Rita
was born in Roccaborena, Italy in 1381 to aged parents who were known
for their charity, and who fervently thanked God for the gift of a
daughter so late in life.
Extraordinarily pious from an early
age, Rita set her heart on entering the Augustinian convent in Cascia,
but her parents had plans for her to marry the town’s watchman, Paolo
Mancini, and she submitted to their desires in the matter.
Her
husband proved to have an explosive temper, and became abusive, but Rita
bore with his ill-treatment patiently for eighteen years bearing him
two sons, who fell under their father’s pernicious influence.
She
wept and prayed for her husband and children unceasingly.
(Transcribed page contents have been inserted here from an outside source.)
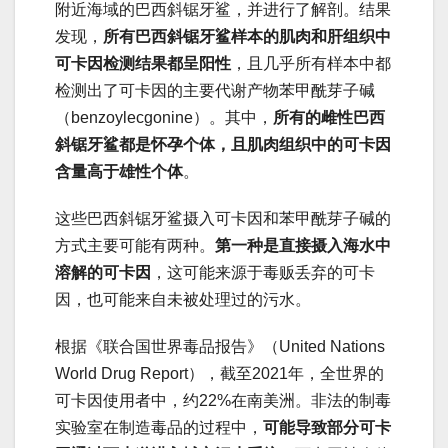
附近海域的巴西斜锯牙鲨，并进行了解剖。结果
发现，
所有巴西斜锯牙鲨样本的肌肉和肝组织中
可卡因检测结果都呈阳性
，且几乎所有样本中都
检测出了可卡因的主要代谢产物苯甲酰芽子碱
（benzoylecgonine）。其中，
所有的雌性巴西
斜锯牙鲨都是怀孕个体，且肌肉组织中的可卡因
含量高于雄性个体
。
这些巴西斜锯牙鲨摄入可卡因和苯甲酰芽子碱的
方式主要可能有两种。
第一种是直接摄入海水中
溶解的可卡因
，这可能来源于毒贩丢弃的可卡
因，也可能来自未被处理过的污水。
根据《联合国世界毒品报告》（United Nations
World Drug Report），截至2021年，全世界的
可卡因使用者中，约22%在南美洲。非法的制毒
实验室在制造毒品的过程中，
可能导致部分可卡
Finally won
over by her virtue, Paolo had a change of heart and asked her
forgiveness. Soon after, involved in a local feud, he was ambushed and
brought home dead. His two young sons vowed to avenge their father’s
slaying, which was a new source of affliction for Rita, who begged God
to take them before they committed murder. The Lord heard the saint’s
heroic plea and her sons contracted a disease from which both died, not
before being reconciled to their mother and to their God.
Free
from all earthly cares, Rita turned to the Augustinians seeking
admittance only to be told that she could not be accepted by reason of
having been married. Rita prayed and persisted and it is said that one
morning she was found inside the walls of the convent though none knew
how, the doors having been locked all night. She was received then at
age thirty-six.
In religious life she was a model of virtue,
prayer and mortification. One day, after hearing a sermon on Our Lord's
crown of thorns, she felt as if one of the thorns was being pressed to
her forehead. On the spot, an open wound developed, and the stench it
emitted became so offensive that she had to be secluded. She bore this
wound until her death.
Rita died on May 22, 1457 and her body has remained incorrupt to this day.
So
many miracles were reported after her death, that, in Spain, she became
known as “la santa del impossible”, the saint of impossible cases, a
title that spread throughout the Catholic world.